Other Apple anomalies include the secrecy with which its supply partners, prototypes and employees are guarded; and the all-out fanaticism of Apple hardware buyers (fanbois); along with the way Apple manipulates the media, simultaneously courting and holding bloggers at bay.
Last week, Apple CEO Tim Cook took time out of the earnings call to specifically criticise media hype surrounding the expected iPhone 5 upgrade, saying that it hurt sales of the existing hardware.
The Downgrade As Compliment
Some downgrades of Apple may have been influenced by doubts about the future of the company in a post-Steve Jobs era. That’s a compliment for the company’s founder.
Because the company released an upgraded iPhone 4 (the iPhone 4S) instead of a full, hotly anticipated redesigned iPhone 5, analysts are talking about Apple’s recent hardware moves as more station-keeping than world-expanding. Tech press and fanbois see that as part of a bigger, long-term plan, right now.
Could that tempt an analyst to be cautious, and to advise short- or medium-term investors, looking for returns sooner rather than later, to invest less in Apple?
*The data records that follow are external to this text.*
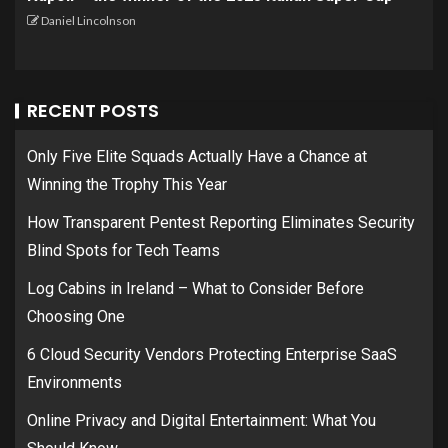
Daniel Lincolnson
RECENT POSTS
Only Five Elite Squads Actually Have a Chance at
Winning the Trophy This Year
How Transparent Pentest Reporting Eliminates Security
Blind Spots for Tech Teams
Log Cabins in Ireland – What to Consider Before
Choosing One
6 Cloud Security Vendors Protecting Enterprise SaaS
Environments
Online Privacy and Digital Entertainment: What You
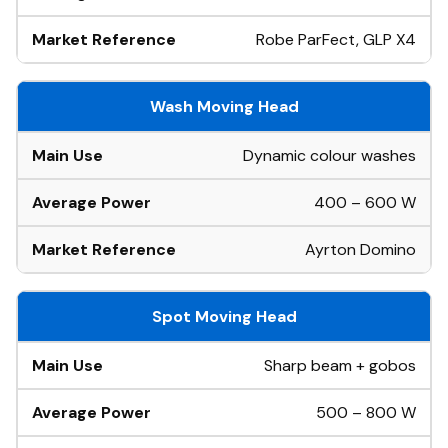
Robe ParFect, GLP X4
Wash Moving Head
Dynamic colour washes
400 – 600 W
Ayrton Domino
Spot Moving Head
Sharp beam + gobos
500 – 800 W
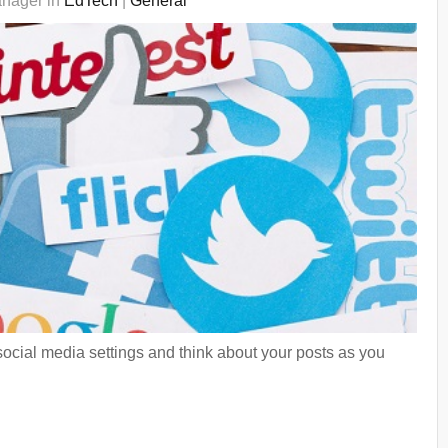
anager in
EdTech
|
General
social media settings and think about your posts as you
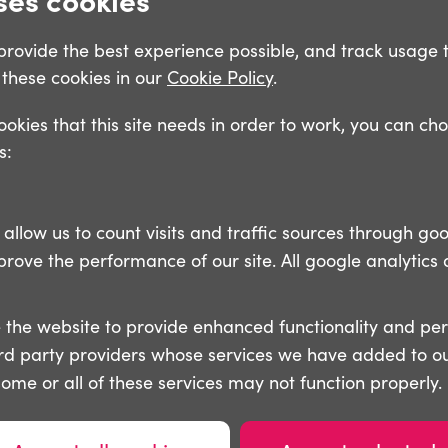
o provide the best experience possible, and track usage 
these cookies in our
Cookie Policy
.
cookies that this site needs in order to work, you can ch
s:
llow us to count visits and traffic sources through goo
ove the performance of our site. All google analytics 
 the website to provide enhanced functionality and pe
ird party providers whose services we have added to ou
some or all of these services may not function properly.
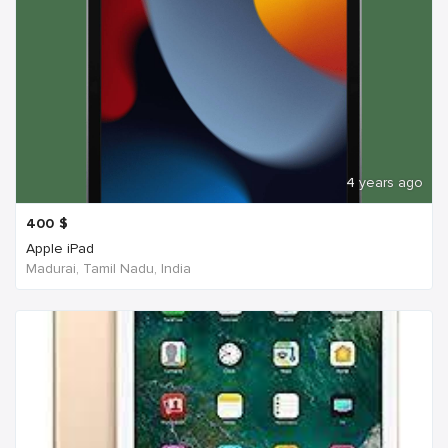
4 years ago
400
$
Apple iPad
Madurai, Tamil Nadu, India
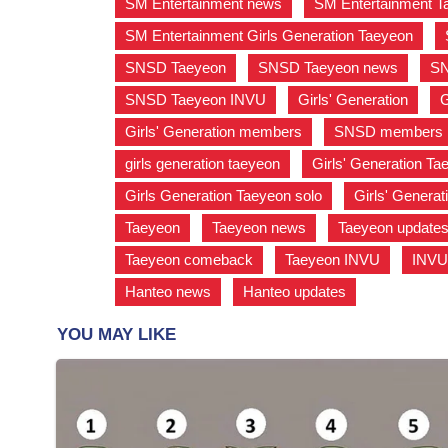
SM Entertainment news
,
SM Entertainment T
SM Entertainment Girls Generation Taeyeon
,
SNSD Taeyeon
,
SNSD Taeyeon news
,
SN
SNSD Taeyeon INVU
,
Girls' Generation
,
G
Girls' Generation members
,
SNSD members
girls generation taeyeon
,
Girls' Generation T
Girls Generation Taeyeon solo
,
Girls' Genera
Taeyeon
,
Taeyeon news
,
Taeyeon update
Taeyeon comeback
,
Taeyeon INVU
,
INV
Hanteo news
,
Hanteo updates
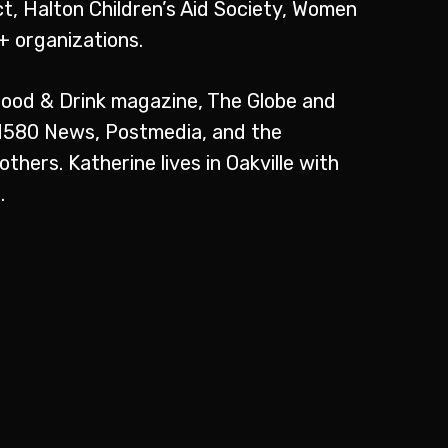
t, Halton Children’s Aid Society, Women
 organizations.
Food & Drink magazine, The Globe and
AM580 News, Postmedia, and the
hers. Katherine lives in Oakville with
.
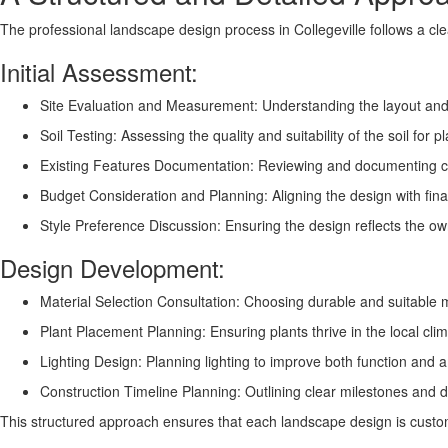
The professional landscape design process in Collegeville follows a cl
Initial Assessment:
Site Evaluation and Measurement: Understanding the layout and 
Soil Testing: Assessing the quality and suitability of the soil for p
Existing Features Documentation: Reviewing and documenting cu
Budget Consideration and Planning: Aligning the design with fina
Style Preference Discussion: Ensuring the design reflects the ow
Design Development:
Material Selection Consultation: Choosing durable and suitable ma
Plant Placement Planning: Ensuring plants thrive in the local cl
Lighting Design: Planning lighting to improve both function and
Construction Timeline Planning: Outlining clear milestones and d
This structured approach ensures that each landscape design is customi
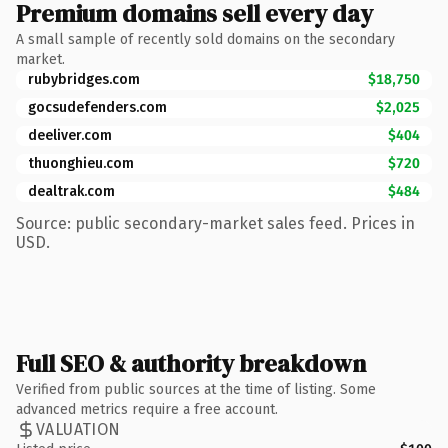
Premium domains sell every day
A small sample of recently sold domains on the secondary
market.
rubybridges.com
$18,750
gocsudefenders.com
$2,025
deeliver.com
$404
thuonghieu.com
$720
dealtrak.com
$484
Source: public secondary-market sales feed. Prices in
USD.
Full SEO & authority breakdown
Verified from public sources at the time of listing. Some
advanced metrics require a free account.
VALUATION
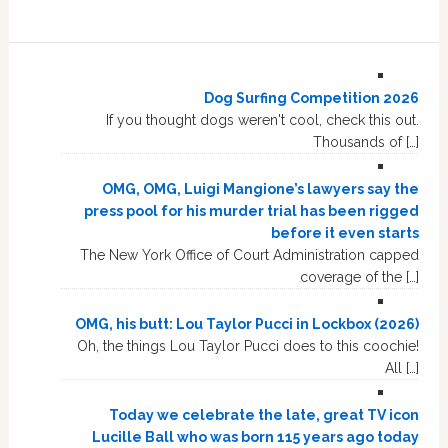
Dog Surfing Competition 2026
If you thought dogs weren't cool, check this out.
Thousands of […]
OMG, OMG, Luigi Mangione’s lawyers say the
press pool for his murder trial has been rigged
before it even starts
The New York Office of Court Administration capped
coverage of the […]
OMG, his butt: Lou Taylor Pucci in Lockbox (2026)
Oh, the things Lou Taylor Pucci does to this coochie!
All […]
Today we celebrate the late, great TV icon
Lucille Ball who was born 115 years ago today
Sure.
But in the longer term the Apple world beyond the Street expects great things in 2012, with the rumored iPhone re-format, an iPad 3, refreshed signature Macs and, just possibly a full-blown Apple television.
Maybe It’s Impossible
Perhaps there’s just no way to get a read on Apple because the company is so very innovative and unpredictable in terms of its products, use of media and hype, and its Tim Cook-polished production models.
So many variables go into the mix, and so many of them are hidden from outside view behind carefully-devised screens, so that everyone from the public to media to analysts and crucially, competitors, are in the dark, and one step behind its performance.
We’ll know next quarter exactly how adrfit analysis is getting, though, because Apple itself has taken a slightly new step and is predicting record growth in iPhone sales, with figures dwarfing this quarter’s.
Barrons analysts, at least, suggest that Apple’s share price could leap 25% over the next year. Tech and business press tends to support headlines like those from the quinetessential Apple fan, blogger and nascent VC, MG Siegler, who wrote after the earnings call: “If you sold your Apple stock today, you’re an idiot.”